View Single Post
  #5   Report Post  
Posted to microsoft.public.excel.worksheet.functions
Bruno Campanini[_2_] Bruno Campanini[_2_] is offline
external usenet poster
 
Posts: 74
Default Calculating Future Value

Tamera George explained :
I am trying to calculate the following

Find the future value of an investment of $5,000 made today for the
following

1,) 6.25 percent compounded semi-annually for twelve years

2.) 7.63 percent compounded quarterly for six years

3.) 8.9 percent compounded monthly for ten years

4.) 10 percent compounded daily for three years

5.) 8 percent compounded continuously for two years

I don't really want you to do the calculations for me, I need to know how to
do the calculations to find these various types of answers using Excel.
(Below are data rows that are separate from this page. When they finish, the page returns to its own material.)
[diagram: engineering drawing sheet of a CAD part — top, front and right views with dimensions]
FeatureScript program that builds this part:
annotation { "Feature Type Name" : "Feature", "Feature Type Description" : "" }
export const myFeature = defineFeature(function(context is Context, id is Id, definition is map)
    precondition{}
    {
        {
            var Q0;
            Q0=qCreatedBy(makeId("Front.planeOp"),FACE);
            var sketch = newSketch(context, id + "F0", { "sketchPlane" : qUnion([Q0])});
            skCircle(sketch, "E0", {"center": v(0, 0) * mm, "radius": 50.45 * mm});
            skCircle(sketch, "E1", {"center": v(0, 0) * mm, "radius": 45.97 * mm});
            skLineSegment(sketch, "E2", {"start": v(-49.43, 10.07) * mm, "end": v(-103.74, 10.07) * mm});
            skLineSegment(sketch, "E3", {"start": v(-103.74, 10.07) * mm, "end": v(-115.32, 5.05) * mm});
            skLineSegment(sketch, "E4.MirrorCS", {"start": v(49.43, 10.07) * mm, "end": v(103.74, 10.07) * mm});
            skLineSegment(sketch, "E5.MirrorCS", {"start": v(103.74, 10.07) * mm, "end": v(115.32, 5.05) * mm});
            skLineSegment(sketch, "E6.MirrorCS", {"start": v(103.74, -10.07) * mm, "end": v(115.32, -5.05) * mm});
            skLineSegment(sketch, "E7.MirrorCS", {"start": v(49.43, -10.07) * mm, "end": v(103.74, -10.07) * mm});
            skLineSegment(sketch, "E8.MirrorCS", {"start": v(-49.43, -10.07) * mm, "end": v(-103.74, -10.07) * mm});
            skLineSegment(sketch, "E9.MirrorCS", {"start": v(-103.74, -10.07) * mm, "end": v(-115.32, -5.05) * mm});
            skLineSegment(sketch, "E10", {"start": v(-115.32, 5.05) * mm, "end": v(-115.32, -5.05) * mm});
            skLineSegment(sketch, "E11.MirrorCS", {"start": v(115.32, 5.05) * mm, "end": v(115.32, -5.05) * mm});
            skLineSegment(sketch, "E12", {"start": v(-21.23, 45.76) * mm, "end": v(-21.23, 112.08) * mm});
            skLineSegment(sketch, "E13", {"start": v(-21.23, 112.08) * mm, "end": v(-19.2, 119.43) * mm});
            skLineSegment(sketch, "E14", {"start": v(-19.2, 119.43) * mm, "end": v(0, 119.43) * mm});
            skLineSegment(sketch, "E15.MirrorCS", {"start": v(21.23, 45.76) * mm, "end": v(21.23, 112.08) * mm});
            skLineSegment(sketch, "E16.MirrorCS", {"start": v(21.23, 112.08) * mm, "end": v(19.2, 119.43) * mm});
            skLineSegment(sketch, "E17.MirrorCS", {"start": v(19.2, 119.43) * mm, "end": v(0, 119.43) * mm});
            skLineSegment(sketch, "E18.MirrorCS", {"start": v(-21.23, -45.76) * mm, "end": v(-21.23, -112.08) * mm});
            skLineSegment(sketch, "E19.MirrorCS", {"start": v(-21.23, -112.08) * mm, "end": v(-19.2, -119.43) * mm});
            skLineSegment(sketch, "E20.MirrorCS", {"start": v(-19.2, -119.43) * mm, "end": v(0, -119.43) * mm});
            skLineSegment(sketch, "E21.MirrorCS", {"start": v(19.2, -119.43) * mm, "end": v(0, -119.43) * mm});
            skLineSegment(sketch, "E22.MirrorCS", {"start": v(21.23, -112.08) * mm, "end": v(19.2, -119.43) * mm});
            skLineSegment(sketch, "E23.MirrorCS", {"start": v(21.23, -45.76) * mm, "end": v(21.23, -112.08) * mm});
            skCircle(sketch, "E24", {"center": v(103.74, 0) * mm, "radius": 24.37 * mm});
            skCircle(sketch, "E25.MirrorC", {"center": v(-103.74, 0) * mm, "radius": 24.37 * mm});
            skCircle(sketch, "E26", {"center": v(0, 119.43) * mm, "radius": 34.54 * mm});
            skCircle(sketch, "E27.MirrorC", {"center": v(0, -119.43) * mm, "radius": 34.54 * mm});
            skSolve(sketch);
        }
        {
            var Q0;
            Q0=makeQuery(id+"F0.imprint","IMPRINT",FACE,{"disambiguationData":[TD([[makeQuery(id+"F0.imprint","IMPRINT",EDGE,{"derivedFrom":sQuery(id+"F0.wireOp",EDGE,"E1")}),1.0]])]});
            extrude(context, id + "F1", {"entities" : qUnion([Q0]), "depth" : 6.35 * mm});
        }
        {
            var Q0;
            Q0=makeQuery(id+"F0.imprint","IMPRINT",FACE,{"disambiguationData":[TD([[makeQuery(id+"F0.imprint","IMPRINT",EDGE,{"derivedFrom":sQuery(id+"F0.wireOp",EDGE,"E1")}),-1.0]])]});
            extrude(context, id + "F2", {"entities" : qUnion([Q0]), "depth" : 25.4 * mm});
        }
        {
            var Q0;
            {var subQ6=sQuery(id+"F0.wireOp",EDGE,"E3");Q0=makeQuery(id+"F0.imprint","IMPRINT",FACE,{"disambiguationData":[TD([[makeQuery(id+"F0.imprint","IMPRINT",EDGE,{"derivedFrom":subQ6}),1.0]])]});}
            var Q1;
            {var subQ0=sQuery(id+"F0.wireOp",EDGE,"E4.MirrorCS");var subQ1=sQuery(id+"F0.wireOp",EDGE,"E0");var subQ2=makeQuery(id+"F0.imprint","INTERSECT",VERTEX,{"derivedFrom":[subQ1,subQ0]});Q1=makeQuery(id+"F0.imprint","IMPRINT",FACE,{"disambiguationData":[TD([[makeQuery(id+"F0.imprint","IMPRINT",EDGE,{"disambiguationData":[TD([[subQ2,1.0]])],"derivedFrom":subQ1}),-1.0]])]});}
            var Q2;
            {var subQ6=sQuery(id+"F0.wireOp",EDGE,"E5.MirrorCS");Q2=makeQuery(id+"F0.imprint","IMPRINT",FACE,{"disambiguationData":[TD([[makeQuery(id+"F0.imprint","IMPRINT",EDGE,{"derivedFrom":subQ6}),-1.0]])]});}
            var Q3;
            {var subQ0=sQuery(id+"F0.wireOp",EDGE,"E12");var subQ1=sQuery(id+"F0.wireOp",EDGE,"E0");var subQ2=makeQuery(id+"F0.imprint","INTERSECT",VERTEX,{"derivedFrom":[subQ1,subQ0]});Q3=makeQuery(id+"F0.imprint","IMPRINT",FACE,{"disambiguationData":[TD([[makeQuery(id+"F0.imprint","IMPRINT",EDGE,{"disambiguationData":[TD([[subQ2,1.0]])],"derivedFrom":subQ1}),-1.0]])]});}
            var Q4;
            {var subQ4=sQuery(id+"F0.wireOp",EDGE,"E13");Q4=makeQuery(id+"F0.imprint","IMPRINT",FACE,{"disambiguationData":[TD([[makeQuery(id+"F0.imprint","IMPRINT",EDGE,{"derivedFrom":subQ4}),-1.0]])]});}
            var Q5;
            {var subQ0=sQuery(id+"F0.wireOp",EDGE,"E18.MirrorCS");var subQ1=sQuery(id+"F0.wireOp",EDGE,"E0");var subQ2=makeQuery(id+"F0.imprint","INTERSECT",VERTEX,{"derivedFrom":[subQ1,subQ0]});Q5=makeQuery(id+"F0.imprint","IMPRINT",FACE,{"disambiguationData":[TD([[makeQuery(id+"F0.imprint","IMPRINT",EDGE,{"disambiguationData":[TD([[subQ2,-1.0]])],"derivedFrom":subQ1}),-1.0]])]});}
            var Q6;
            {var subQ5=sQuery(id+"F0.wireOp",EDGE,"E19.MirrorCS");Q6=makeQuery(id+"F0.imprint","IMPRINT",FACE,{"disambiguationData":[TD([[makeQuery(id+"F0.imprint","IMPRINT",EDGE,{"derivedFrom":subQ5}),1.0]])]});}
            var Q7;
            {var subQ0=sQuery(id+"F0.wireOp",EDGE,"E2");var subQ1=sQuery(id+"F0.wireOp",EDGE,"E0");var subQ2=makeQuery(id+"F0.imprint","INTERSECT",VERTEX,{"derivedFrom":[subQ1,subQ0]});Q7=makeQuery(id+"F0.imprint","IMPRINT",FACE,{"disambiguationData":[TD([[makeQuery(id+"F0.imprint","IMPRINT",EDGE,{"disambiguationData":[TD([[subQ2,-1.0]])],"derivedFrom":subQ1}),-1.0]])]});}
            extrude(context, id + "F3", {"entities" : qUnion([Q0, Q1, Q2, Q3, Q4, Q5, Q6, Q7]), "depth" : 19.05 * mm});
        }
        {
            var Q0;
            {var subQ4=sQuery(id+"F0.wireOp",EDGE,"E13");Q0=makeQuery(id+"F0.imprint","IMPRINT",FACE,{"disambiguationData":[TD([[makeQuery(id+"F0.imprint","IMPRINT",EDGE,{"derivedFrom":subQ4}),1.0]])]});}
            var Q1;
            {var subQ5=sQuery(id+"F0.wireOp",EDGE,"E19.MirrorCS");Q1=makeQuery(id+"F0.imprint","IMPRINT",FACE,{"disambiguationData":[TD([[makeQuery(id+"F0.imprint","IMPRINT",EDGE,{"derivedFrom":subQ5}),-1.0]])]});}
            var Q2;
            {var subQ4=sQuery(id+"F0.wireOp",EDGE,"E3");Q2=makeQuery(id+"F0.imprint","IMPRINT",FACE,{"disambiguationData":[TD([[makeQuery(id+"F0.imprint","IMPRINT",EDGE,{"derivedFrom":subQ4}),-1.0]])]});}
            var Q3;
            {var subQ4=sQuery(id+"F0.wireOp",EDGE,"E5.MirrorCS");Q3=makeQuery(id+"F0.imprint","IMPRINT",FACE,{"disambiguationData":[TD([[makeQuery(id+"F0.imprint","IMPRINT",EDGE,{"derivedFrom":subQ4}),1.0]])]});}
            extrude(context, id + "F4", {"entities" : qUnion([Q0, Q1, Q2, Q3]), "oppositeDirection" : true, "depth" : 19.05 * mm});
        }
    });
If
you do work the problem please change the numbers so that I can follow what
you are doing but am not getting the answer from you on this specific
problem. I just am trying to learn how to do the calculations myself.

Thanks for the help!


I suppose the interest rates 6.25, 7.63, 8.9, 10 and 8 are effective
annual rates to be converted in effective infra-annual rates as
follows:

i2 = (1+0.0625)^(1/2)-1 FV = 5000(1+i2)^24
i4 = (1+0.0763)^(1/4)-1 FV = 5000(1+i4)^24
i12 = (1+0.089)^(1/12)-1 FV = 5000(1+i12)^120
i365 = (1+0.1)^(1/365)-1 FV = 5000(1+i365)^1095

and for the 5th case FV = 5000 e^(0.08*2)

These calculations may differ from the Excel's ones.
In fact Excel uses the standard US banking calculations which take into
account bank profits instead of mathematical principles.